• TASK BRIEF:
Your answer is the line containing "text [187, 1527, 1053, 1592]" plus every line after it to the end of the data below, transcribed exactly and with nothing else.

• EXERCISE DATA:
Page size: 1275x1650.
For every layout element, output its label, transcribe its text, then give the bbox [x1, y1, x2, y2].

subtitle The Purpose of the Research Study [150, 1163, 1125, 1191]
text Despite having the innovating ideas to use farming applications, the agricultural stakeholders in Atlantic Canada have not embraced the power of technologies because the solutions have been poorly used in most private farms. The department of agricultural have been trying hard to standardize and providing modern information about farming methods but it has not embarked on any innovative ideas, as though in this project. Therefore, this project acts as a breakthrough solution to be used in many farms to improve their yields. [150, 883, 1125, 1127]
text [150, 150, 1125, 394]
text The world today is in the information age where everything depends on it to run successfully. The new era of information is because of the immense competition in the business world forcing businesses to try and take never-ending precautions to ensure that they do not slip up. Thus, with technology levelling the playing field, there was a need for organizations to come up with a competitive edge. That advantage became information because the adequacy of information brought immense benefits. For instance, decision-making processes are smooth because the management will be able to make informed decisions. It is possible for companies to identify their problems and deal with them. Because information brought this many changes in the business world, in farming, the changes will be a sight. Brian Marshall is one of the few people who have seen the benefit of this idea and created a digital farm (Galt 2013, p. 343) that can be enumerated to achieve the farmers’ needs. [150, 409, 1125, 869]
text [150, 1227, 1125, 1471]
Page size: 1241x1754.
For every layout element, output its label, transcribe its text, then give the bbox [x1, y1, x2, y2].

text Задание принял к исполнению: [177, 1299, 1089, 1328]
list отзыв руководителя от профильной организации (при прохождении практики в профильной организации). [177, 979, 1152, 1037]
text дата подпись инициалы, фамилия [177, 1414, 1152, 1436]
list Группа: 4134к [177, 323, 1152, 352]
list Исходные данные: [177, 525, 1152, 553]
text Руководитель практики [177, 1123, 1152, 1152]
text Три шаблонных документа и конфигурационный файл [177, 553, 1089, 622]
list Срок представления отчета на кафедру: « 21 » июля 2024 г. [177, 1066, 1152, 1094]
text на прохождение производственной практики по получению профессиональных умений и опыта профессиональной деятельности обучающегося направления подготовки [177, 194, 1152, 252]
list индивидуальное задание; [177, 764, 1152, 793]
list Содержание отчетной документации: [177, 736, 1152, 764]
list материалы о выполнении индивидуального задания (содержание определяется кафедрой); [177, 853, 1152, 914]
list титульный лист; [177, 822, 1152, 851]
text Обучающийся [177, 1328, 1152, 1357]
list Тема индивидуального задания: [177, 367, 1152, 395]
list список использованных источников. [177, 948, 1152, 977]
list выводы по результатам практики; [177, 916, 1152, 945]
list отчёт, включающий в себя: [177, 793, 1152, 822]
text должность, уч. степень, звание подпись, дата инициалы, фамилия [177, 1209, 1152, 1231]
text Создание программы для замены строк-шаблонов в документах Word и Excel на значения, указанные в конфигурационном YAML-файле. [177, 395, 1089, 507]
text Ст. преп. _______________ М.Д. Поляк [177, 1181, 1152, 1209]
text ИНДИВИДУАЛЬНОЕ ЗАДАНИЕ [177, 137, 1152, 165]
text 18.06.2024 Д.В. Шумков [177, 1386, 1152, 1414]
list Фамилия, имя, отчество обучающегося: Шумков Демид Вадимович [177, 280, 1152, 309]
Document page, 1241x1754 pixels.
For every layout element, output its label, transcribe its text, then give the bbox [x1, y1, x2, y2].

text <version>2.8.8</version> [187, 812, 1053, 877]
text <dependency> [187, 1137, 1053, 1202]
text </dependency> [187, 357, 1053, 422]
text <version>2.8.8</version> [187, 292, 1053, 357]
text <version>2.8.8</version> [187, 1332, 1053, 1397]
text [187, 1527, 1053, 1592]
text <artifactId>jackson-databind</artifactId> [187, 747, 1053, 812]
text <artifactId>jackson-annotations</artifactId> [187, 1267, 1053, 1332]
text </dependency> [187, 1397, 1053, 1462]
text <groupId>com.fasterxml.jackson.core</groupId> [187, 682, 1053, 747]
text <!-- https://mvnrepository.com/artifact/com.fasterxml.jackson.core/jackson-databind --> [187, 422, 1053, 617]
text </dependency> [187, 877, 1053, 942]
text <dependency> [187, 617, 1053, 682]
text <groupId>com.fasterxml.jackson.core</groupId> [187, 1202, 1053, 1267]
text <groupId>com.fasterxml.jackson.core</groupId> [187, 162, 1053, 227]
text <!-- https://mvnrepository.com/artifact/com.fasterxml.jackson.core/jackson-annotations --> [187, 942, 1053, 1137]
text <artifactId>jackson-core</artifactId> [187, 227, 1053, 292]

• ANSWER SECTION:
text [187, 1527, 1053, 1592]
text <artifactId>jackson-databind</artifactId> [187, 747, 1053, 812]
text <artifactId>jackson-annotations</artifactId> [187, 1267, 1053, 1332]
text </dependency> [187, 1397, 1053, 1462]
text <groupId>com.fasterxml.jackson.core</groupId> [187, 682, 1053, 747]
text <!-- https://mvnrepository.com/artifact/com.fasterxml.jackson.core/jackson-databind --> [187, 422, 1053, 617]
text </dependency> [187, 877, 1053, 942]
text <dependency> [187, 617, 1053, 682]
text <groupId>com.fasterxml.jackson.core</groupId> [187, 1202, 1053, 1267]
text <groupId>com.fasterxml.jackson.core</groupId> [187, 162, 1053, 227]
text <!-- https://mvnrepository.com/artifact/com.fasterxml.jackson.core/jackson-annotations --> [187, 942, 1053, 1137]
text <artifactId>jackson-core</artifactId> [187, 227, 1053, 292]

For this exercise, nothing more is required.